— Что?! — спросила Татьяна.
— У Ф-фирочки об-б-наружили р-рак гр-руди! — прорыдала Марья Семеновна.
О Фирочке Татьяна слышала впервые.
— Какой Фирочки?
— Из М-мелитополя!
— А Фирочка — это кто?
Марья Семеновна вытащила из-под подушки огромный мужской носовой платок и смачно высморкалась.
— Фирочка — папина племянница, дочка сестры его первой жены, — вполне членораздельно сказала Марья Семеновна.
— То есть дочка сестры вашей мамы?
— Я же сказала, первой жены, — раздраженно ответила Марья Семеновна и снова потянула из-под подушки носовой платок.
— А вам она кто?
Марья Семеновна закрылась носовым платком и зарыдала. Татьяна повернулась, ушла к себе и плотно закрыла дверь.

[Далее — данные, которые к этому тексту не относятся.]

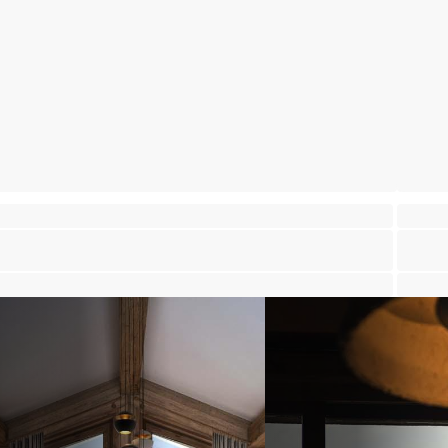
halet de prestige 7 pièces - proche des pistes
Chalet
int-Martin-de-Belleville
Saint-Ma
⸱
⸱
 chambres
6 salles de bains
340 m²
4 cham
 600 000 €
1 680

— Как ты думаешь, нужна мне Фирочка в пять часов утра? — задумчиво спросила она у Леонида.
Леонид не знал.
— Ложись, — пробормотал он сквозь сон. — Поспи.
Но тут проснулась Катька.
Мать крутилась тут же. Приходила рано утром, нагруженная сетками, сквозь крупные ячейки которых торчали когтистые куриные лапы. Тут же хватала Катьку, начинала мыть, кормить, тетешкать. Она так и говорила: «А вот потетешкаемся!» Потом лезла в буфет, проверяла запасы, трясла банки с вареньем — не засахарилось ли, — переставляла по-своему тарелки и чашки. Вечером, когда Марья Семеновна возвращалась с работы, убиралась в угол, глядела оттуда ревнивым острым глазом, поджимала губы. Марья Семеновна дергала плечом, увидев непорядок в буфете и шкафах, переставляла все на прежние места, накрывала на стол, однако Евдокии Васильевне садиться не предлагала.
— Домой… Иди домой! — шептала Татьяна матери.

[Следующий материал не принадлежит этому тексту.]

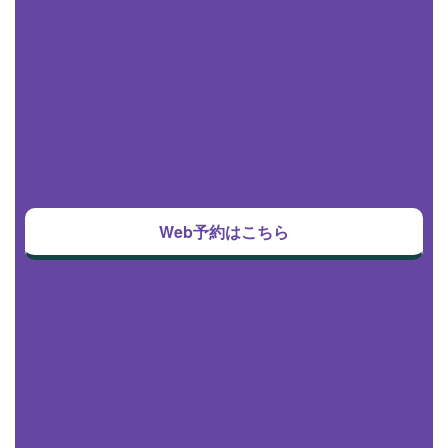
Web予約はこちら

Но мать не шла. Только потом, спустя долгие лета, когда не было уже ни Марьи Семеновны, ни Евдокии Васильевны, вспоминая то время, Татьяна поняла, что некуда было идти ее матери. Не было у нее другого дома. Только здесь — в чужих холодных комнатах, где все было не «по-ейному», где ее не ждали, не хотели, где она мешала, путалась под ногами, досаждала, была ненужная, лишняя, чужая, — только здесь ее жизнь наполнялась смыслом. Собственно, они все и были смыслом ее жизни.
— Вы, Евдокия Васильевна, раз уж тут живете целыми днями, сдавайте деньги на питание. Ребята дают по пятьдесят рублей, — сказала как-то Марья Семеновна.
На следующий день Евдокия Васильевна принесла пятьдесят рублей.
— У нее же пенсия пятьдесят семь рублей! — шептала Татьяна ночью на ухо Леониду. — Она же продукты покупает! Давай ей отдадим!
— Давай! — согласился Леонид. — Только с чего?
По вечерам возле белой кафельной печки ставили два стула, на них — детскую ванночку. В ванночку опускали Катьку. Евдокия Васильевна держала Катьку под мышки, а Марья Семеновна поливала ромашковым отваром.